Yo de chico, como la mayoría de los hombres nacidos dentro del siglo veinte, soñaba con ser jugador de fútbol. Fantaseaba con la idea de jugar en el club de mis amores. Imaginaba estar en el vestuario, poniéndome la camiseta antes de salir a la cancha, escuchando el murmullo de la gente. Los bombos, la expectativa, los cantitos.
Soñaba que era el diez. El habilidoso que sale de las inferiores y debuta en un partido importante. Y hace una actuación magistral. La clava en un ángulo de tiro libre, contra el rival de todos los tiempos. Ese era mi sueño absoluto. Y era un gran vendedor de humo en el sueño. Porque luego del gol me sacaba la camiseta, lo iba a gritar a la tribuna, me tocaba el corazón, besaba el escudo, hasta lloraba de emoción. Y cuando terminaba el partido, me entrevistaban y yo decía frases como: “esto es para la gente, la gente que amo, y el club que amo desde chico”.
No sé bien cuando fue que empecé levemente, a construir imaginariamente la posibilidad de que tal vez, quizás, era posible hacer realidad el sueño. No sé bien cuando fue que se me cruzó por la cabeza semejante estupidez. Pero un día esa construcción ficticia, que se fue formando ladrillo a ladrillo, ya era una casa, y tenía forma.
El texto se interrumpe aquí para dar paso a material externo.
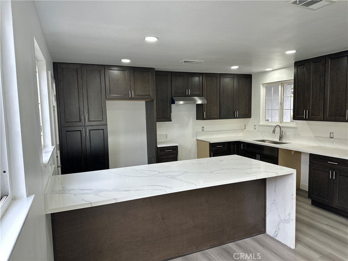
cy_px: 130
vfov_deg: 56.8
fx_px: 241
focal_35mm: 24
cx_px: 174
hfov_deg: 71.6
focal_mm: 6.86
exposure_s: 1/121
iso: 80
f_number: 1.78
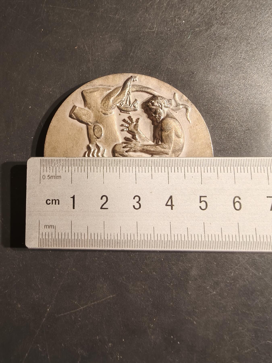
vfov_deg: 73.9
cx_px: 136
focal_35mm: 23
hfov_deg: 58.9
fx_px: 241
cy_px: 182
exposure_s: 1/50
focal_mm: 2.32
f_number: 2
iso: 160
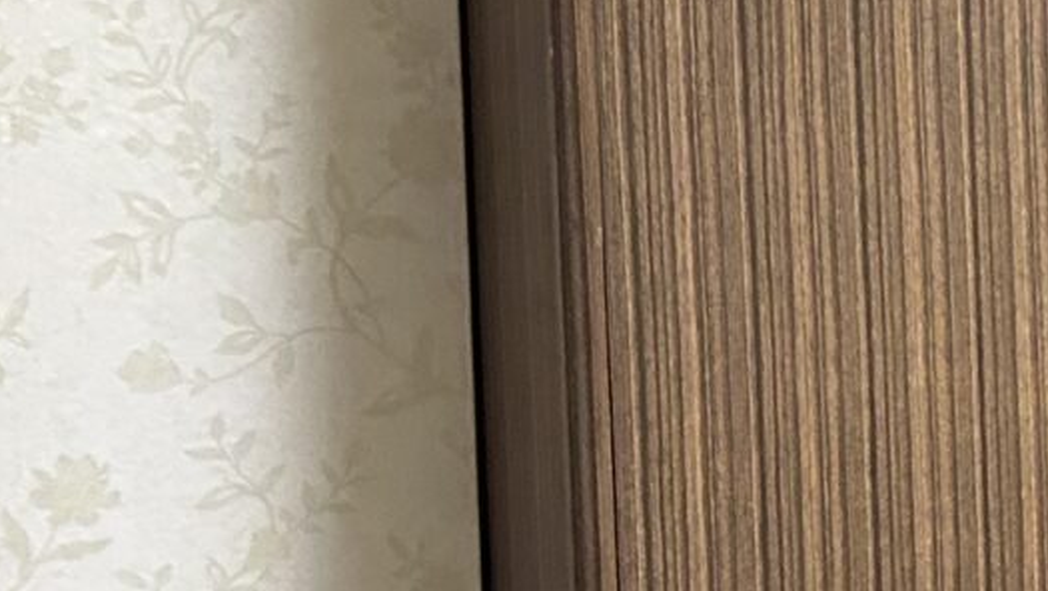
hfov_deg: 12.6
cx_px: 2389
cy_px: 244
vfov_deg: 8.8
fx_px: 3837
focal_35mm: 138
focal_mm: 5.7
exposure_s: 1/60
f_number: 1.5
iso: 200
Y yo empecé a creer que sí podía. Que con mucho esfuerzo y mucha práctica, y mucha suerte, y con otras muchas cosas, lo podía conseguir. Además, “yo soy zurdo”, me decía a mí mismo, “y los zurdos, han sido siempre los mejores jugadores de fútbol. Los mágicos, los que tienen algo diferente al resto. Maradona sin ir más lejos, el mejor de todos los tiempos, era zurdo.”
Esos eran los pensamientos que me empezaron a invadir a los once años, desplazando a la realidad. Mi cerebro a esa edad, comenzó un proceso de transformación, de mutación. Era como una licuadora, que licuaba los hechos reales: lo mal que le pegaba a la pelota, por ejemplo, y los transformaba: le pego mal porque la pelota no es buena, no tengo los botines adecuados, y el terreno esta desnivelado. Entonces esta mutación que experimentaba la realidad dentro de mí, hacía que yo creyera en la irrisoria e inocente idea, de que podía dedicarme al fútbol.
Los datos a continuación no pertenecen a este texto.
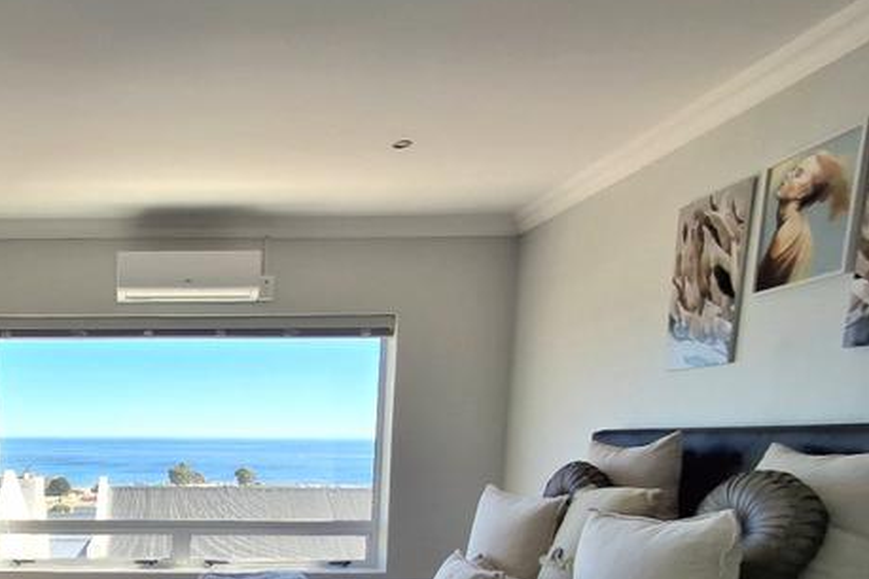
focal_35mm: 29
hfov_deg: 56.4
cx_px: 114
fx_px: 700
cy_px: 540
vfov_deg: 40.8
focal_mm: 1.64
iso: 40
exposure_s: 1/526
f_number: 2.2
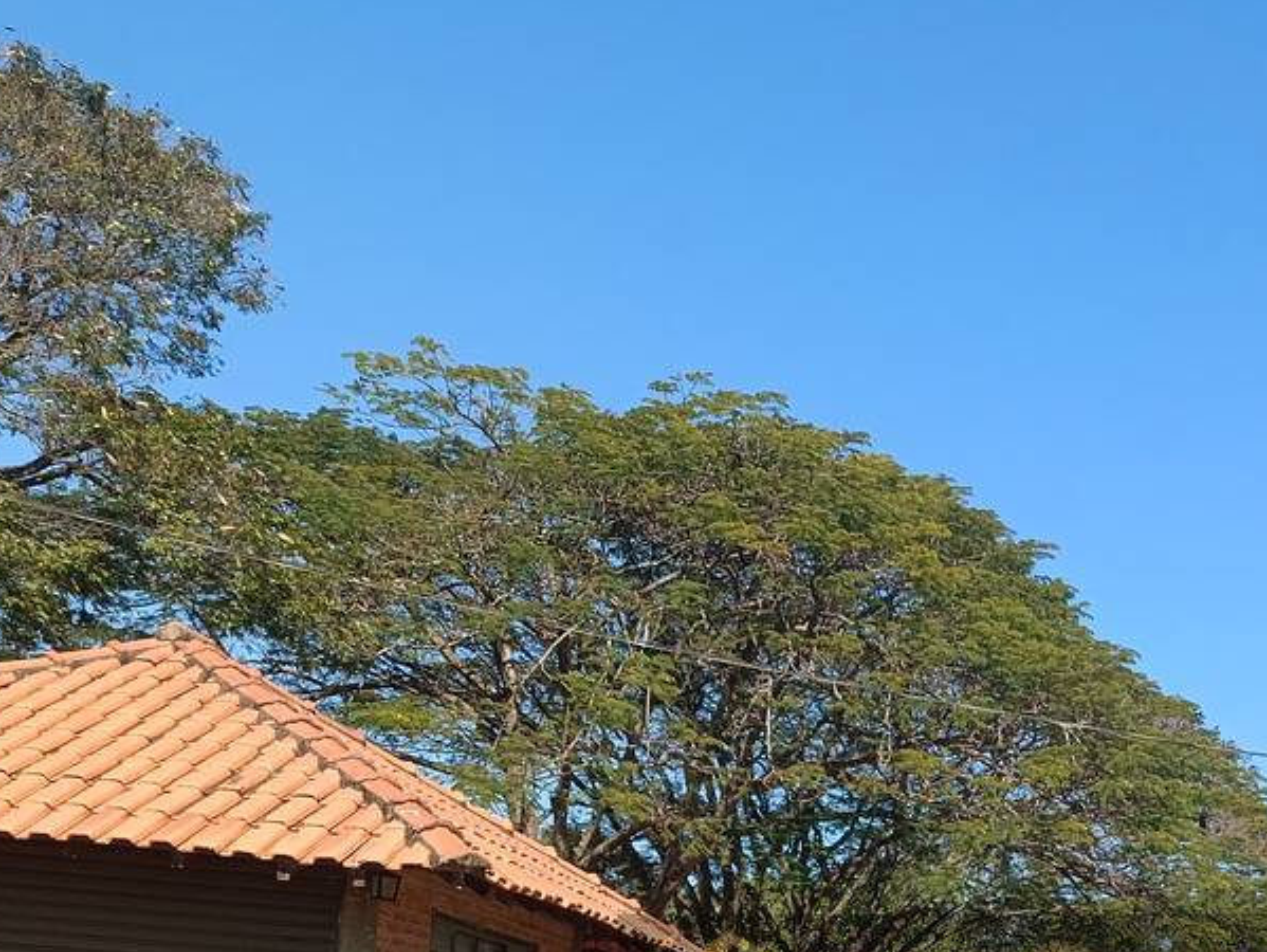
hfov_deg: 31.5
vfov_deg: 23.1
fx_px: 2197
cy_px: 1032
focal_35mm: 60
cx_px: 981
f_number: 1.7
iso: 50
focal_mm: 4.71
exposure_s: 1/388
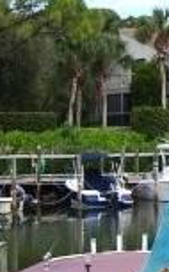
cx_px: 338
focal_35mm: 128
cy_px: 98
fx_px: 948
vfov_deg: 16.3
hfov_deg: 9.5
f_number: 4.8
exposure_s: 1/350
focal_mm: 6
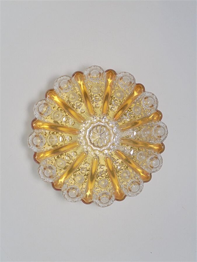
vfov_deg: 43.9
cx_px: 98
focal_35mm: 43
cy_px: 131
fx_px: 326
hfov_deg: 33.6
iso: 100
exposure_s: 1/30
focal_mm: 7.8
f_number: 4.5
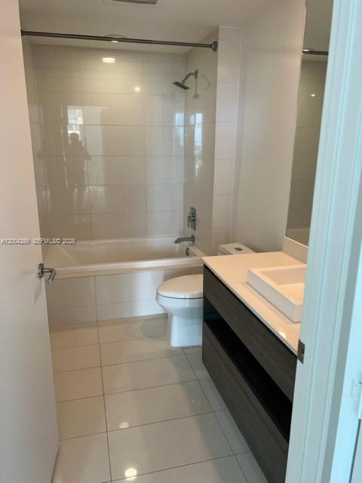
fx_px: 363
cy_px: 242
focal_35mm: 26
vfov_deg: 67.3
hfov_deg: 53.1
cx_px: 181
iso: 125
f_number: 1.5
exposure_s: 1/121
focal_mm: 5.7
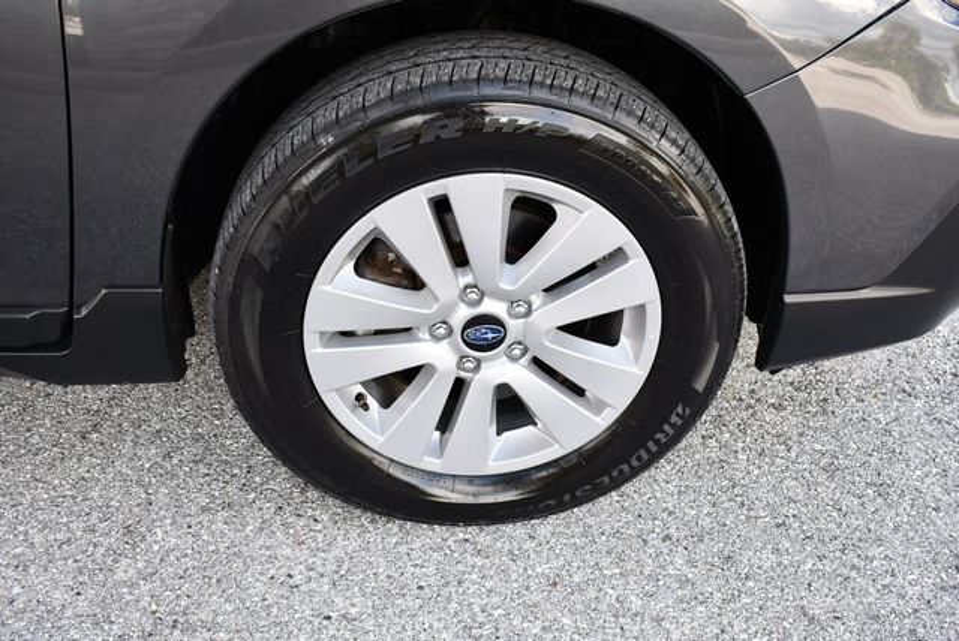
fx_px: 960
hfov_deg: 53.1
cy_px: 320
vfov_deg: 36.9
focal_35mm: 36
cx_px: 480
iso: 400
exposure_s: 1/250
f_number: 4
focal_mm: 18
Y una vez que uno ya lo cree, empieza el desastre. Porque mientras que lo sueñes, y sepas que es un sueño, que no tiene más validez que la hermosa sensación de soñar, de hacer del patio de tu casa un estadio, y de las columnas del quincho los postes del arco, y de las paredes tribunas, y escuchar el grito de la gente coreando tu nombre imaginariamente, no hay problemas. Mientras que seas consciente que es solo fantasía, no pasa absolutamente nada. Pero una vez que crees que podes, comenzas a intentarlo. Y ahí vienen las catástrofes.